Richtig sein. Immer.

Impuls No. 12

Sinn machen müssen

Wie du Kontrolle über Tiefe stellst.

Wenn etwas passiert, was dich innerlich bewegt, willst du es oft sofort verstehen. Nicht aus Neugier – sondern weil das Verstehen Sicherheit verspricht. Denn was du erklären kannst, scheint weniger bedrohlich. Was du einordnen kannst, verliert seine Macht. Und so wird Sinn zum Rettungsanker. Wenn etwas schwer ist, musst du wissen, warum. Wenn etwas wehtut, brauchst du eine Bedeutung. Nicht, um das Gefühl zu fühlen – sondern um es zu beherrschen. Denn das Nicht-Verstehen ist das eigentlich Unruhige. Es fühlt sich wie Kontrollverlust an. Und Kontrolle wird oft für Stabilität gehalten.
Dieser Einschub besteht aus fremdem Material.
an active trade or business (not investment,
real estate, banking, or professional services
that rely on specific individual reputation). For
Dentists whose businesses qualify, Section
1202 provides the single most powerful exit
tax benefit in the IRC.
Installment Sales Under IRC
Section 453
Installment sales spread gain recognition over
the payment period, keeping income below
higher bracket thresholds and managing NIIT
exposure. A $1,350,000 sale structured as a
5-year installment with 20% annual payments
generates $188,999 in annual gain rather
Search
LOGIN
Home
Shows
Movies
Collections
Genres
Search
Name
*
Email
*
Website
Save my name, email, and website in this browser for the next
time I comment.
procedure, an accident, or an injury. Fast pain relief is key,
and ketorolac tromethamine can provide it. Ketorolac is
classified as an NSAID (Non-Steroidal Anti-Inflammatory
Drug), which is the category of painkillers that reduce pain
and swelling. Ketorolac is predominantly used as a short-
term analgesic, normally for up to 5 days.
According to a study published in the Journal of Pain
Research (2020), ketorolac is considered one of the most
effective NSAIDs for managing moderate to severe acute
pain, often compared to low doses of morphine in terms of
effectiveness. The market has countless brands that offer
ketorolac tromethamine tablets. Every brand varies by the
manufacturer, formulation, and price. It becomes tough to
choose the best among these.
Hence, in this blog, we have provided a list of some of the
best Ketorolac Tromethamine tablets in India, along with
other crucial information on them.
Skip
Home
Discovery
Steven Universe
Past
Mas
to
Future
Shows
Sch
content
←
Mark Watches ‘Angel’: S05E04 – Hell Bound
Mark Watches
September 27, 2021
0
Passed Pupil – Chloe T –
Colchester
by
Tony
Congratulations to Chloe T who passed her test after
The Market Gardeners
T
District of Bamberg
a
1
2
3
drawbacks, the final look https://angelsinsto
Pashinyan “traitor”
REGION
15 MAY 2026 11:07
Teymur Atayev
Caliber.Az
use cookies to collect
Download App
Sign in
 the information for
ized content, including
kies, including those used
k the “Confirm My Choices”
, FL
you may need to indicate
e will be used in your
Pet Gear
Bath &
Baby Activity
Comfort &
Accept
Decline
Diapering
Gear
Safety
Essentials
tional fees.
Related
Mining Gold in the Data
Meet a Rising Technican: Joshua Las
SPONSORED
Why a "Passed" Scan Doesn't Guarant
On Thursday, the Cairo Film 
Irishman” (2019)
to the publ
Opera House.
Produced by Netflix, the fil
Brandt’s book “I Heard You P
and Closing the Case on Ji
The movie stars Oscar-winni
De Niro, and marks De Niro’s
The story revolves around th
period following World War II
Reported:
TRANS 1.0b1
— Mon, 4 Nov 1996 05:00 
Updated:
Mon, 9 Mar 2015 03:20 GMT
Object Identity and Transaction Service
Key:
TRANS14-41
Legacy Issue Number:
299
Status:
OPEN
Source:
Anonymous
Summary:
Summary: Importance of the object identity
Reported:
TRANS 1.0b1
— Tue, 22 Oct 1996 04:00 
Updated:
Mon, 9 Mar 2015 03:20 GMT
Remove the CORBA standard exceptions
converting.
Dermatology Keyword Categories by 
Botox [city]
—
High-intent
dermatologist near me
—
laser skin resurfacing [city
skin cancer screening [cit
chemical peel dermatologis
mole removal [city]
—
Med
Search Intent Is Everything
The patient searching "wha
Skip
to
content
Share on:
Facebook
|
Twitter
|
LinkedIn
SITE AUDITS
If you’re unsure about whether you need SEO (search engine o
Doch genau hier entsteht das Missverständnis. Du glaubst, du brauchst den Sinn, um bei dir zu bleiben. Doch während du ihn suchst, entfernst du dich oft. Denn das Bedürfnis nach Sinn tritt meist genau dann auf, wenn du mit etwas in Kontakt kommst, das keine klare Form hat: Leere, Widerspruch, Unsicherheit, Übergang. Und dann stellt sich nicht die Frage, ob du verstehen willst – sondern warum. Geht es dir darum, Bewusstsein zu schaffen? Oder darum, das Gefühl zu beruhigen, es schneller loszuwerden, es „in Ordnung zu bringen“? Verstehen ist nicht falsch. Aber wenn es zur Flucht vor dem Fühlen wird, nimmst du dir selbst die Begegnung. Sinn wird dann zur Überbrückung von dem, was dich eigentlich tragen will: das pure, nicht aufbereitete Erleben.

Vielleicht ist es nicht dein Job, allem sofort Bedeutung zu geben. Vielleicht darf etwas einfach da sein – sinnlos, roh, unfertig. Vielleicht zeigt sich der tiefste Sinn erst dann, wenn du nicht mehr nach ihm suchst, sondern bei dem bleibst, was sich zeigt. Nicht im Denken. Sondern in dir. Und vielleicht bist du genau dann richtig, wenn du keinen Sinn brauchst – weil du dir selbst vertraust, auch ohne Erklärung.

Erlaube ich mir, vollkommen richtig zu sein – auch wenn etwas keinen Sinn ergeben muss?